地域住人
出典: フリー百科事典『ウィキペディア(Wikipedia)』 (2022/06/11 09:07 UTC 版)
島原市は5月26日に火砕流に対する避難勧告を出したものの、「(避難の長期化に備えて)自宅へものを取りに帰る時、警察官の規制が厳しい」という住人の要望に応える形で、同日から「地区名ステッカー」を交付しており、このステッカーをつけた自家用車は優先的に避難勧告地域に入ることができた。そのため昼間には避難勧告地域内の自宅で洗濯や畑仕事をする住人の姿が多く見られた。特に上木場地区は葉タバコ耕作で生計を立てていた農家が多かったが、5月15日から始まった土石流による避難勧告以来、長期間の避難生活を強いられたため葉タバコの成長を促す花摘み作業が滞っており、彼らの多くがこれを気にかけていた。

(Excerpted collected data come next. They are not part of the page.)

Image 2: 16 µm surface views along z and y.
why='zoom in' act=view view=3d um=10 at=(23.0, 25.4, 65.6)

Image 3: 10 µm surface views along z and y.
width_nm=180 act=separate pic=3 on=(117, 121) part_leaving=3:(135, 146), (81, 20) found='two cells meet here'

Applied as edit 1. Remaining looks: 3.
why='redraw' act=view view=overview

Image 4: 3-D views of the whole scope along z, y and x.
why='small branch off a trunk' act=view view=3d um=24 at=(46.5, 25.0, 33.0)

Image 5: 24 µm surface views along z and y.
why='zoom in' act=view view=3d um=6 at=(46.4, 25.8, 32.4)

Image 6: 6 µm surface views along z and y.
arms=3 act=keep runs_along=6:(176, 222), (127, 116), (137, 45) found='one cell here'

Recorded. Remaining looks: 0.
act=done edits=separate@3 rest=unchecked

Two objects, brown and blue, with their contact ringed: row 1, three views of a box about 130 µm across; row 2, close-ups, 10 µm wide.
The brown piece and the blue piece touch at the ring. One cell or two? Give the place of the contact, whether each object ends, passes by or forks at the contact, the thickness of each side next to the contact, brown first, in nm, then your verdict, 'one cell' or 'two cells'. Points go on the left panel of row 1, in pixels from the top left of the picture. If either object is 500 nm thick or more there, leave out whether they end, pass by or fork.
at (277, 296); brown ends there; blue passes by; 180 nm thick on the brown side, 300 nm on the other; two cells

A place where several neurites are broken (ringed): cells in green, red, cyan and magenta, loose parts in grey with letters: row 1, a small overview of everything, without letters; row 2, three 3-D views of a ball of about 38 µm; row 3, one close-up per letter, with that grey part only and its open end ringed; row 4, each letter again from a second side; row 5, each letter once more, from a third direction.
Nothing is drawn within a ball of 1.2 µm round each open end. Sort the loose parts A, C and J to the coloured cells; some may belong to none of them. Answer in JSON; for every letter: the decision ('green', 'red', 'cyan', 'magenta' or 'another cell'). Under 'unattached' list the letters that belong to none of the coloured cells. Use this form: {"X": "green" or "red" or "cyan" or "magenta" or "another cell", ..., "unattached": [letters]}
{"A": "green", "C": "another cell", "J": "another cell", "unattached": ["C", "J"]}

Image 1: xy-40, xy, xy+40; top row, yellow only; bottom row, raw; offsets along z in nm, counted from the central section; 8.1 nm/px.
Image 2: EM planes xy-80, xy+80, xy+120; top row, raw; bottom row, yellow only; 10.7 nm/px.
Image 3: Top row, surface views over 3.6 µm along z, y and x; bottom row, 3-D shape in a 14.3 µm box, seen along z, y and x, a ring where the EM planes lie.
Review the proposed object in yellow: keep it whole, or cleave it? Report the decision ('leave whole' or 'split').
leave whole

そのため6月4日には、避難勧告の対象外であった安中町の葉タバコ耕作農家と協同して、上木場地区の住人総出で避難勧告地域に立ち入り、例年より遅れた花詰み作業を行う予定であった。 このように5月26日以後も住人の多くが生活のために避難勧告地域に立ち入っていた状況を受けて、当初はパニックを恐れて火砕流の危険性について語らなかった火山学者らは、徐々に島原市やマスコミを通じて避難勧告地域に立ち入らないよう住人に警告を発するようになった。だが5月以降、大きな被害を出していた土石流に比べると火砕流の危険性については具体的なイメージが伝わっておらず、ほとんどの住人は警告を真剣に受け止めていなかった。火砕流を単なる土煙だと誤解した住人も少なくなかった。 1992年に実施された「平成3年雲仙岳噴火における災害情報の伝達と住民の対応」 によると、地域住人の75%が6月2日以前は火砕流より土石流が危険と認識しており、火砕流の方が危険であると認識していたのは15%に過ぎなかった。さらに上木場地区において火砕流を「とても危険」と認識していた住人はわずか5%しかいなかった。この調査結果から分かるように、火山学者の警告は最も危険性が大きい地区の住人にすら理解されていなかったのである。 一方、6月3日は朝から降り続いた雨により土石流発生が警戒されたことに加え、2日に行われた島原市議会選挙の当選者を祝う会が白谷町で催されていたため、大火砕流発生時にはほとんどの住人が避難勧告地域から引き揚げており、結果的に住人の犠牲者が減ったのは不幸中の幸いだった。 この火砕流以降、島原市など地元自治体は強制力を伴う警戒区域を設定し、更に対象地域を順次拡大していった結果、最大11,000人が避難生活を余儀なくされたが、以降の犠牲者は1名に抑えられている。被災地域では1990年代半ばから堤防や地面のかさ上げ工事が開始され、一部地域を除いて住民が再び住める環境が整えられた。 だが噴火活動が1995年頃まで続いたため、これらの復興事業の完了は2000年となった。被災地域は前述した上木場地区同様、農業従事者が多い地域であったが、彼らの多くがその間は農業を再開できず、更に被災農地の一部が砂防用地として買収されたため作付面積も減少した。様々な支援策が行われたものの、後継者に悩んでいた多くの農業従事者が被災を契機として離農し、被災農家667戸のうち293戸が2000年までに離農した。そのうち葉タバコ耕作農家は被災前(1990年)は上木場・安中地区を中心に149戸を数えたが、農業再開時点(2000年10月)では26戸まで減少した。